- _TASK PROMPT_
Update the listing below by replacing every "chart" with "graph" and leaving everything else unchanged.
____________
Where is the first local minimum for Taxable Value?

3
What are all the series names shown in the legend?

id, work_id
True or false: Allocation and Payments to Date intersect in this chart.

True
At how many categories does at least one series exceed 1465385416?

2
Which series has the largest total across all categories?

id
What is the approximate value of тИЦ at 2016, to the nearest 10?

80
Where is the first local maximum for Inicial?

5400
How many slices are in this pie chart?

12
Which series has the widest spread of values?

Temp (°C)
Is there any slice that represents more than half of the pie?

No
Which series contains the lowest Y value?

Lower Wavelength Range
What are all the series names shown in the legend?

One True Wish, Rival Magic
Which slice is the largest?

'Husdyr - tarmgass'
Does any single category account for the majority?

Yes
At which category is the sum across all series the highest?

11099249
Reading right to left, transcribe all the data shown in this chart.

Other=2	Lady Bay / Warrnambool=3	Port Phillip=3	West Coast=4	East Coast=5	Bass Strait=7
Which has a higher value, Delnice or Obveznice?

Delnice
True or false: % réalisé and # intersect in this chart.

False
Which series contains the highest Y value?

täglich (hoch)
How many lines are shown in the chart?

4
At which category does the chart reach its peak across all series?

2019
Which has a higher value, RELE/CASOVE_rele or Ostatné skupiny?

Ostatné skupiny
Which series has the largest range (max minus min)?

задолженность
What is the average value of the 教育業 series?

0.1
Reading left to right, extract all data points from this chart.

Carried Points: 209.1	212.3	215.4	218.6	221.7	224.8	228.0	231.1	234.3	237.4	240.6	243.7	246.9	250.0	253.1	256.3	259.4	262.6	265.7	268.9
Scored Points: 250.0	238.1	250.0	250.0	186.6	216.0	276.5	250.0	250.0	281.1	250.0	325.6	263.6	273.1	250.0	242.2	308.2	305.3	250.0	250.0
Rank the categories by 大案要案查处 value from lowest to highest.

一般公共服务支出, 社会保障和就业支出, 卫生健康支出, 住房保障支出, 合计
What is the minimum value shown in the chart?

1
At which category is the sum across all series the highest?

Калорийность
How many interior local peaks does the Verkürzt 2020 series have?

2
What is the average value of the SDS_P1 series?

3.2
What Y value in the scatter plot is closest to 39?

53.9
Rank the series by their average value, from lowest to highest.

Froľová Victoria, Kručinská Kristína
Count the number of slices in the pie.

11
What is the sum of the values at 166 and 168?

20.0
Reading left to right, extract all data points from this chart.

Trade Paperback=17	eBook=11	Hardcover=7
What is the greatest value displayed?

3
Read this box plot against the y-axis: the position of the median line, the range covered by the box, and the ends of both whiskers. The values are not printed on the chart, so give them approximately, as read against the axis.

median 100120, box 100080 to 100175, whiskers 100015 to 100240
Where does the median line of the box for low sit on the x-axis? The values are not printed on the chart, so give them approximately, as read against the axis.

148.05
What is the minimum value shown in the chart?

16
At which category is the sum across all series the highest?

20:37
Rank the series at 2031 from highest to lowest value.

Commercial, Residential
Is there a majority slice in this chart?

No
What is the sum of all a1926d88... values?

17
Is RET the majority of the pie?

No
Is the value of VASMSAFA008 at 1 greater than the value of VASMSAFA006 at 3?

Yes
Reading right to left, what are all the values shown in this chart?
____________
- _ANSWER TO THIS TASK_
Where is the first local minimum for Taxable Value?

3
What are all the series names shown in the legend?

id, work_id
True or false: Allocation and Payments to Date intersect in this graph.

True
At how many categories does at least one series exceed 1465385416?

2
Which series has the largest total across all categories?

id
What is the approximate value of тИЦ at 2016, to the nearest 10?

80
Where is the first local maximum for Inicial?

5400
How many slices are in this pie graph?

12
Which series has the widest spread of values?

Temp (°C)
Is there any slice that represents more than half of the pie?

No
Which series contains the lowest Y value?

Lower Wavelength Range
What are all the series names shown in the legend?

One True Wish, Rival Magic
Which slice is the largest?

'Husdyr - tarmgass'
Does any single category account for the majority?

Yes
At which category is the sum across all series the highest?

11099249
Reading right to left, transcribe all the data shown in this graph.

Other=2	Lady Bay / Warrnambool=3	Port Phillip=3	West Coast=4	East Coast=5	Bass Strait=7
Which has a higher value, Delnice or Obveznice?

Delnice
True or false: % réalisé and # intersect in this graph.

False
Which series contains the highest Y value?

täglich (hoch)
How many lines are shown in the graph?

4
At which category does the graph reach its peak across all series?

2019
Which has a higher value, RELE/CASOVE_rele or Ostatné skupiny?

Ostatné skupiny
Which series has the largest range (max minus min)?

задолженность
What is the average value of the 教育業 series?

0.1
Reading left to right, extract all data points from this graph.

Carried Points: 209.1	212.3	215.4	218.6	221.7	224.8	228.0	231.1	234.3	237.4	240.6	243.7	246.9	250.0	253.1	256.3	259.4	262.6	265.7	268.9
Scored Points: 250.0	238.1	250.0	250.0	186.6	216.0	276.5	250.0	250.0	281.1	250.0	325.6	263.6	273.1	250.0	242.2	308.2	305.3	250.0	250.0
Rank the categories by 大案要案查处 value from lowest to highest.

一般公共服务支出, 社会保障和就业支出, 卫生健康支出, 住房保障支出, 合计
What is the minimum value shown in the graph?

1
At which category is the sum across all series the highest?

Калорийность
How many interior local peaks does the Verkürzt 2020 series have?

2
What is the average value of the SDS_P1 series?

3.2
What Y value in the scatter plot is closest to 39?

53.9
Rank the series by their average value, from lowest to highest.

Froľová Victoria, Kručinská Kristína
Count the number of slices in the pie.

11
What is the sum of the values at 166 and 168?

20.0
Reading left to right, extract all data points from this graph.

Trade Paperback=17	eBook=11	Hardcover=7
What is the greatest value displayed?

3
Read this box plot against the y-axis: the position of the median line, the range covered by the box, and the ends of both whiskers. The values are not printed on the graph, so give them approximately, as read against the axis.

median 100120, box 100080 to 100175, whiskers 100015 to 100240
Where does the median line of the box for low sit on the x-axis? The values are not printed on the graph, so give them approximately, as read against the axis.

148.05
What is the minimum value shown in the graph?

16
At which category is the sum across all series the highest?

20:37
Rank the series at 2031 from highest to lowest value.

Commercial, Residential
Is there a majority slice in this graph?

No
What is the sum of all a1926d88... values?

17
Is RET the majority of the pie?

No
Is the value of VASMSAFA008 at 1 greater than the value of VASMSAFA006 at 3?

Yes
Reading right to left, what are all the values shown in this graph?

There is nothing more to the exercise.